▶ Vorgegebener Text
------------------------------------------------------------------------
Culture + Arts > Visual Arts

October 30, 2013

Who are you? Sonia Boyce in der ES contemporary art gallery in Meran

Verena Spechtenhauser

Persönlich habe ich sie leider verpasst. Obwohl ich sie trotzdem noch kurz kennen lernen durfte. Als Erwin Seppi mit der Künstlerin Sonia Boyce bei unserem BUSK Singer-Songwriter Festival-Info-Stand vorbeischaute. Die gebürtige Britin mit afro-karibischen Wurzeln war mir sofort sympathisch. Leider habe ich es trotzdem nicht zur Eröffnung ihrer Ausstellung „Who are you?“ geschafft und den, wie mir später mitgeteilt wurde, sehr interessanten Artist Talk nicht miterlebt. 

Aber in ihre Ausstellung „Who are you?“, also „Wer bist du?“, habe ich es geschafft, zu sehen in zwei Räumen der ES contemporary art gallery in den Meraner Lauben – noch bis 2. November 2013 zu sehen und heute Abend wird im Rahmen der Ausstellung übrigens um 20.30 Uhr der Lieblingsfilm der KünstlerinPassport to Pimlico” von Henry Cornelius aus dem Jahr 1949 vorgeführt. In einer Serie von Arbeiten bestehend aus farbigen Postern und schwarz-weißen Videointerviews lässt die Künstlerin acht MeranerInnen mit unterschiedlichen ethnischen Profilen und aus unterschiedlichen sozialen Schichten zu Wort kommen. Sie erzählen über ihre Erfahrungen und ihr Identitätsgefühl in einem mehrsprachigen und heute multikulturellen Ort, wie es Südtirol und Meran ist.

„Nur“ zwei Räume, für die die Besucher sich aber genügend Zeit nehmen sollten. Die Geschichten, die uns die Interviewten erzählen, sind so unterschiedlich wie die Personen selbst. Manche gehen auch tief und hinterlassen das Bedürfnis, sich die Videos auch noch ein zweites oder drittes Mal anzuschauen.

Linda Egger vom ES-Team hat mich durch die Ausstellung begleitet und mir viele meiner Fragen beantwortet. Den Rest habe ich die Londoner Künstlerin dann einfach via Mail gefragt. Lest selbst:

Sonia, please describe us in your words: Who are you?

I am a black British female artist, who works with other people to create artworks that look at our social situation.

With which idea did you arrive to Merano? Did you hear something about the history of South Tyrol before you decided to make a work for the ES gallery?

I was approached by the team at ES gallery, and straight away they told me about Merano and Südtirol. I understood the situation in one way, but realised it is far more complex when I came to visit. I am amazed by how there can be a dual lifestyle that everyone seems to accept. It is quite incredible that people live in a bilingual way – on one hand it shows great imagination, on another level it seems intransigent – unable to change what is a complex dual system. Quite a paradox.Sonia Boyce – Who are you? – ES contemporary art gallery MeranMost of your works are unrehearsed and improvised collaborations. Do you like to involve other people and make them part of it? Can you tell us why?
------------------------------------------------------------------------
▶ Bereitgestellte Daten
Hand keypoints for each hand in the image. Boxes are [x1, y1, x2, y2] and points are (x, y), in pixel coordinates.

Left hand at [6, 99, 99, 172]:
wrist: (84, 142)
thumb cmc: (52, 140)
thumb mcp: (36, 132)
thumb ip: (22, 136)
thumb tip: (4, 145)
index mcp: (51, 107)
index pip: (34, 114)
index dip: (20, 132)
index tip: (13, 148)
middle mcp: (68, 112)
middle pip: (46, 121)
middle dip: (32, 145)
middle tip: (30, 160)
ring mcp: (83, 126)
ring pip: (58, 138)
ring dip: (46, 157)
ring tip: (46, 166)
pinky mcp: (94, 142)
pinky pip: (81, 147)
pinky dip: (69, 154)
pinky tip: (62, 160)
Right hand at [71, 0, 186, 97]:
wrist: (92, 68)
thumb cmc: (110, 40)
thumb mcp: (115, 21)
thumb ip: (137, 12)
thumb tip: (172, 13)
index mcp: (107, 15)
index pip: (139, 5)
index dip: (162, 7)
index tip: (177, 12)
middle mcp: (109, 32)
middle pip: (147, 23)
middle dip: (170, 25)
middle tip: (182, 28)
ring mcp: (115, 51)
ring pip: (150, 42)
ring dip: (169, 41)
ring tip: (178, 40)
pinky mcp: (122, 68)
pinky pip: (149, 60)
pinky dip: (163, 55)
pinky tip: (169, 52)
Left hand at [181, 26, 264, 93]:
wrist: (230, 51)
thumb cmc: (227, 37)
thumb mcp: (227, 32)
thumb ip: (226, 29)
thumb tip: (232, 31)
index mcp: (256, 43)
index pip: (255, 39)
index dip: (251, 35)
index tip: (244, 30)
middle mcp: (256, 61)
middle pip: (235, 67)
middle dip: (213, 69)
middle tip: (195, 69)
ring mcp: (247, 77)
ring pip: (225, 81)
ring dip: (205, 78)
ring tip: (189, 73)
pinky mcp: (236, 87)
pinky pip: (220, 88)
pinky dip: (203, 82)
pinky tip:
------------------------------------------------------------------------
▶ Aufgaben
(a) Wiederhole bitte aus dem Beitrag über Sonia Boyces Ausstellung den Abschnitt von „Sonia, please describe“ bis einschließlich „our social situation.“ wortgetreu.
(b) Bis zu welchem Datum ist die Ausstellung laut dem Beitrag über Sonia Boyces Ausstellung zu sehen?
(c) Knüpfe an den letzten Satz des Beitrags über Sonia Boyces Ausstellung an und schreibe den Beitrag weiter.

▶ Antworten pro Aufgabe
(a)
Sonia, please describe us in your words: Who are you?

I am a black British female artist, who works with other people to create artworks that look at our social situation.

(b) Bis zum 2. November 2013.

(c)
I have been working with other people to include them as part of the creative process for nearly twenty years. Every time I work in this way something unforeseen and unpredictable happens. It’s what gives the artwork its energy. To ask people to respond in their own way opens up the work for me. Other people’s responses always capture my curiosity, and I hope this gets translated into the artwork.

How did you find the eigth residents of Merano and was it difficult to convince the people to speak about their experiences and sense of identity living in a multicultural place?

Also, as part of working in this way I ask the arts organisations who invite me to become part of the process as well. In this instance, the team at ES gallery were actively engaged in finding people who were willing to take part. I didn’t know anyone before we began interviewing. I love that impromptu energy, and I’m really grateful for those who agreed to take part for their generosity and to the ES team for their thoughtfulness in thinking about the residents of Merano. Some of the stories are quite hard-hitting, and some have an awkward feeling. They are all very human stories.

Why did you choose to work with posters and video interviews?

In order to capture the stories interviews seemed the most logical way forward. My first thoughts when I arrived in Merano came from the graffiti on the streets and old lanes of the city. I was quite surprised that in such a picturesque place, a place that on the surface feels very comfortable, that there should be these hints of political dissent through markings on the streets. By putting the posters onto the streets they make reference to the things that people may want to say publicly.

Will you come back to Merano for another work?

I would like to do continue to develop the work in the public sphere, if I get a chance to return.